WRITTEN TASK :: Take the records below and retype them line by line, from the first line through the one containing "Ограничитель ОАО МАЗ 6430-6106072У"; stop there.

[Saved entries]
■ ■ ■ ■ ■

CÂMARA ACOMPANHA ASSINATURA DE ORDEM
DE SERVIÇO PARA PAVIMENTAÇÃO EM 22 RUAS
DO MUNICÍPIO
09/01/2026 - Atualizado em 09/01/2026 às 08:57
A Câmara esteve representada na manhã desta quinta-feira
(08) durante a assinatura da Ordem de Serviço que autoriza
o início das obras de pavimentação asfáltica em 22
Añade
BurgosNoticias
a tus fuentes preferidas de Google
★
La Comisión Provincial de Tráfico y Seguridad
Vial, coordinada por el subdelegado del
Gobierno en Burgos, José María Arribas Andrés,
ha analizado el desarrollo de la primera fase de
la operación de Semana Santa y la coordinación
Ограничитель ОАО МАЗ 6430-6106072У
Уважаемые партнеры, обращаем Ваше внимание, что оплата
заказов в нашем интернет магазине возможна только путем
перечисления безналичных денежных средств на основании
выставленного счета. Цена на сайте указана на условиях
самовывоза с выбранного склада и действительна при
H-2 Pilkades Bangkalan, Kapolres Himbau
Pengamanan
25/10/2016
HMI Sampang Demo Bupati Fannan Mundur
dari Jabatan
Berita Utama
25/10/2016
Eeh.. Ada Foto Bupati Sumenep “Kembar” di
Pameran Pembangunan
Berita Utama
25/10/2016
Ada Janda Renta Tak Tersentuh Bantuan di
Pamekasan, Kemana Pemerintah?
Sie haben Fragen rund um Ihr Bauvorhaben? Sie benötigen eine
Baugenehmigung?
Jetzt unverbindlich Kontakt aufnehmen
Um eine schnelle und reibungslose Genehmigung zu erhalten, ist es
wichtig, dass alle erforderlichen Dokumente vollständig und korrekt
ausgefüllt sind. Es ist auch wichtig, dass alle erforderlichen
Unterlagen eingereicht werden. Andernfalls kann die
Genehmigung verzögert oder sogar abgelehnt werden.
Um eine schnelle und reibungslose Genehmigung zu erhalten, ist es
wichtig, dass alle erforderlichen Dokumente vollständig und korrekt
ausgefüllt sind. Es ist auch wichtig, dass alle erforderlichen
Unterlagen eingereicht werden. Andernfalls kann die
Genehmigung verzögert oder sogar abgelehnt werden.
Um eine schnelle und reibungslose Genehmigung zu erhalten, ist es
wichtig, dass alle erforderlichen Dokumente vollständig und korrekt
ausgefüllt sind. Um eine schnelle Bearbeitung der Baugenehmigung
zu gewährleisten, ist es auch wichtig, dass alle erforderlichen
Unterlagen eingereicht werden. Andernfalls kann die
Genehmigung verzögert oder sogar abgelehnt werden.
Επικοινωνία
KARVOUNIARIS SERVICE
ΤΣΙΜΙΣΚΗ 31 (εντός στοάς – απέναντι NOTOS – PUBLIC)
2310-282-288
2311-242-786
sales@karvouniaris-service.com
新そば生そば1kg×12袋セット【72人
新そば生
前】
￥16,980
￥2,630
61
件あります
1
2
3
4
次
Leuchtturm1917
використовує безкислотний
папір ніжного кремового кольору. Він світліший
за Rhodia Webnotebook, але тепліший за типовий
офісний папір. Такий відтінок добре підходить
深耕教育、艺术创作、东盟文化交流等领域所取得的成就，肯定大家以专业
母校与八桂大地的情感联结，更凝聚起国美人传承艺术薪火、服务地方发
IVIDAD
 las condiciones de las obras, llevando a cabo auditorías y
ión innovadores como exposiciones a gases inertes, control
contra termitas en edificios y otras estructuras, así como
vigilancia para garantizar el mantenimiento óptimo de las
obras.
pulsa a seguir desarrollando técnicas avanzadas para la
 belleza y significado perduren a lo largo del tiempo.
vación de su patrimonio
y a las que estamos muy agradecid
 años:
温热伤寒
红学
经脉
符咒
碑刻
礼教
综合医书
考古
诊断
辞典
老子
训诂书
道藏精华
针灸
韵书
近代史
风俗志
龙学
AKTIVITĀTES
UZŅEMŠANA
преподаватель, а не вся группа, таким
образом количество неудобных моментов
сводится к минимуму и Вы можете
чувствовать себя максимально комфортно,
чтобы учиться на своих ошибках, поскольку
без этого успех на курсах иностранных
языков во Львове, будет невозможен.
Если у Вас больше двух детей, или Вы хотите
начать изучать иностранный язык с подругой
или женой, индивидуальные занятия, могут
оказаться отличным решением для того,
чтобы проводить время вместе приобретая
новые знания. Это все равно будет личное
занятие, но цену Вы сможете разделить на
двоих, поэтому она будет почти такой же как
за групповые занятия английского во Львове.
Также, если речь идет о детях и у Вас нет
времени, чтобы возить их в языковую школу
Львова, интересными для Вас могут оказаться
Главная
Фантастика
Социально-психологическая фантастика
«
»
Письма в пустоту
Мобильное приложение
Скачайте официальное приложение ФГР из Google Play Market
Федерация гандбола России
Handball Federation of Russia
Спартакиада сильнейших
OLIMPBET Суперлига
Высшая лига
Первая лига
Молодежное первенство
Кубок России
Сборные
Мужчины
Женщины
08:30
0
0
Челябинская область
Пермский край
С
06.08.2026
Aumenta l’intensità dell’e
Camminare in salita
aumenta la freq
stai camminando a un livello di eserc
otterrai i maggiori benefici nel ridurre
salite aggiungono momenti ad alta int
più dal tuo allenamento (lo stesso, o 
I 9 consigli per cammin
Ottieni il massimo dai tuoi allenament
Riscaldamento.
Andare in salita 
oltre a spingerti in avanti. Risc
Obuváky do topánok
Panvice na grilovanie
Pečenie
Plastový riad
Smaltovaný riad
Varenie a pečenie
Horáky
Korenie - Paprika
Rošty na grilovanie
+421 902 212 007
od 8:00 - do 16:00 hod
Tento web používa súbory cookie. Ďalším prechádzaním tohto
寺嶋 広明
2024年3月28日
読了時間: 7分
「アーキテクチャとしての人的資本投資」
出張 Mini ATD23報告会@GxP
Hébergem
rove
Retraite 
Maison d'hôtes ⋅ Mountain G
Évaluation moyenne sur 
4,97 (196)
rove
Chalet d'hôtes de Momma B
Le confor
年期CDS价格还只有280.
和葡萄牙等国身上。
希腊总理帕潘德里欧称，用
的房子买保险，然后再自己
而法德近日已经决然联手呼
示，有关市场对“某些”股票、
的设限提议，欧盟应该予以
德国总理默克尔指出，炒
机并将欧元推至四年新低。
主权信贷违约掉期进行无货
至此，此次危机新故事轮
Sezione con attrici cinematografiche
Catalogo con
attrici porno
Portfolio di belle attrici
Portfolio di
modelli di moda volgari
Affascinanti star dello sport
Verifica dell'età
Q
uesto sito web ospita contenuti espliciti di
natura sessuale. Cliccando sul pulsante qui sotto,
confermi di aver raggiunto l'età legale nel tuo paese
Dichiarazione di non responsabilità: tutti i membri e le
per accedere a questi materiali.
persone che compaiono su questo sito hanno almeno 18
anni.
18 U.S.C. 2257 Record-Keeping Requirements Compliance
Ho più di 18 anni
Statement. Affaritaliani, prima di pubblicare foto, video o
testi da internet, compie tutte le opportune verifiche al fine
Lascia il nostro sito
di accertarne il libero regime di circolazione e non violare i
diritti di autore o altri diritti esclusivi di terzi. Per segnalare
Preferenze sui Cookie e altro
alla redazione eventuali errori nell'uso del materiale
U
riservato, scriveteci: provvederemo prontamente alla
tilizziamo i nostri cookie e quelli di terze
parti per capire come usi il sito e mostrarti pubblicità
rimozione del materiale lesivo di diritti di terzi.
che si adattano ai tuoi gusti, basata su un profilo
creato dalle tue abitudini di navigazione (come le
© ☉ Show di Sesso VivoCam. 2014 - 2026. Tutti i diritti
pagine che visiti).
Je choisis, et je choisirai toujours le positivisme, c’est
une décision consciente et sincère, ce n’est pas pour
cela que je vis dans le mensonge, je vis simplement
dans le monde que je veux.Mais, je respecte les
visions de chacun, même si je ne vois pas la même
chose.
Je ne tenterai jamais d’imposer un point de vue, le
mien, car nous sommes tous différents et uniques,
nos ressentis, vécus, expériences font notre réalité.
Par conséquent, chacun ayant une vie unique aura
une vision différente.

■ ■ ■ ■ ■

RESPONSE TO THE TASK ::
CÂMARA ACOMPANHA ASSINATURA DE ORDEM
DE SERVIÇO PARA PAVIMENTAÇÃO EM 22 RUAS
DO MUNICÍPIO
09/01/2026 - Atualizado em 09/01/2026 às 08:57
A Câmara esteve representada na manhã desta quinta-feira
(08) durante a assinatura da Ordem de Serviço que autoriza
o início das obras de pavimentação asfáltica em 22
Añade
BurgosNoticias
a tus fuentes preferidas de Google
★
La Comisión Provincial de Tráfico y Seguridad
Vial, coordinada por el subdelegado del
Gobierno en Burgos, José María Arribas Andrés,
ha analizado el desarrollo de la primera fase de
la operación de Semana Santa y la coordinación
Ограничитель ОАО МАЗ 6430-6106072У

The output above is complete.